HOW TO COMPLETE THIS TASK -> Look through the data below for the line with "image of neoplastic", and transcribe it exactly together with each line after it up to and including the line with "image of immunohistochemistry". Give nothing else.

.....

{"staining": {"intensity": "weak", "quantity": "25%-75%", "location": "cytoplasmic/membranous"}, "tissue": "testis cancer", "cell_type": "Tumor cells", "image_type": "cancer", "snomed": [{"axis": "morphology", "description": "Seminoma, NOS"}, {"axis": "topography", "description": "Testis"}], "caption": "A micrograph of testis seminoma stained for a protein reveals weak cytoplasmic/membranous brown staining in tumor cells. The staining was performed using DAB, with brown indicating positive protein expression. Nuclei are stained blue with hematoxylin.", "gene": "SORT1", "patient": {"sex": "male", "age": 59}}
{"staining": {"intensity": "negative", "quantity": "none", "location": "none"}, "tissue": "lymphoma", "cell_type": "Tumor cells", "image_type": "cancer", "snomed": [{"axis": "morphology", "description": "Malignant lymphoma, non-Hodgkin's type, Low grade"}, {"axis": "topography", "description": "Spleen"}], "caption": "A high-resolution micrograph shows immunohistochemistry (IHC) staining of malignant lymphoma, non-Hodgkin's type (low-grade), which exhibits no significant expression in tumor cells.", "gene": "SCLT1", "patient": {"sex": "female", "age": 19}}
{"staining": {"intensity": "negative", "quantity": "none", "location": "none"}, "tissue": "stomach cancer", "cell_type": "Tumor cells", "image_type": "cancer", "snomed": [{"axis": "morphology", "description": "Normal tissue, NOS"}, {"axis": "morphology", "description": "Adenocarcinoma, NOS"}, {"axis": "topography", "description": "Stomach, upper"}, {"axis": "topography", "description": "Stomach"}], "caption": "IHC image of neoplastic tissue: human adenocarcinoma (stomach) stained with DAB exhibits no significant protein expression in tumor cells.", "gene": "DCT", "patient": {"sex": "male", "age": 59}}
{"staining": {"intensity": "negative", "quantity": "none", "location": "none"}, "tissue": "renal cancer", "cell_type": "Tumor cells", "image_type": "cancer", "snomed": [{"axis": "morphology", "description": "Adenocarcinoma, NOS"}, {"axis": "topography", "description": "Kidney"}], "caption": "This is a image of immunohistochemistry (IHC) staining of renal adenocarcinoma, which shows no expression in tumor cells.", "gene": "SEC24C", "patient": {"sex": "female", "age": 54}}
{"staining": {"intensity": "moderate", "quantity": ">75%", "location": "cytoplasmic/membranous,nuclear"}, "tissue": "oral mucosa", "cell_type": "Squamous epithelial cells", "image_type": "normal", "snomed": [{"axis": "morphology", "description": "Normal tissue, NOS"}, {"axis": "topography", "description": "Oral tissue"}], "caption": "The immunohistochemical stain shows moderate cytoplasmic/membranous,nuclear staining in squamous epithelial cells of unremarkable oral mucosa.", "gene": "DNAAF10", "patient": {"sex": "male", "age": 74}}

.....

RESPONSE AREA ->
{"staining": {"intensity": "negative", "quantity": "none", "location": "none"}, "tissue": "stomach cancer", "cell_type": "Tumor cells", "image_type": "cancer", "snomed": [{"axis": "morphology", "description": "Normal tissue, NOS"}, {"axis": "morphology", "description": "Adenocarcinoma, NOS"}, {"axis": "topography", "description": "Stomach, upper"}, {"axis": "topography", "description": "Stomach"}], "caption": "IHC image of neoplastic tissue: human adenocarcinoma (stomach) stained with DAB exhibits no significant protein expression in tumor cells.", "gene": "DCT", "patient": {"sex": "male", "age": 59}}
{"staining": {"intensity": "negative", "quantity": "none", "location": "none"}, "tissue": "renal cancer", "cell_type": "Tumor cells", "image_type": "cancer", "snomed": [{"axis": "morphology", "description": "Adenocarcinoma, NOS"}, {"axis": "topography", "description": "Kidney"}], "caption": "This is a image of immunohistochemistry (IHC) staining of renal adenocarcinoma, which shows no expression in tumor cells.", "gene": "SEC24C", "patient": {"sex": "female", "age": 54}}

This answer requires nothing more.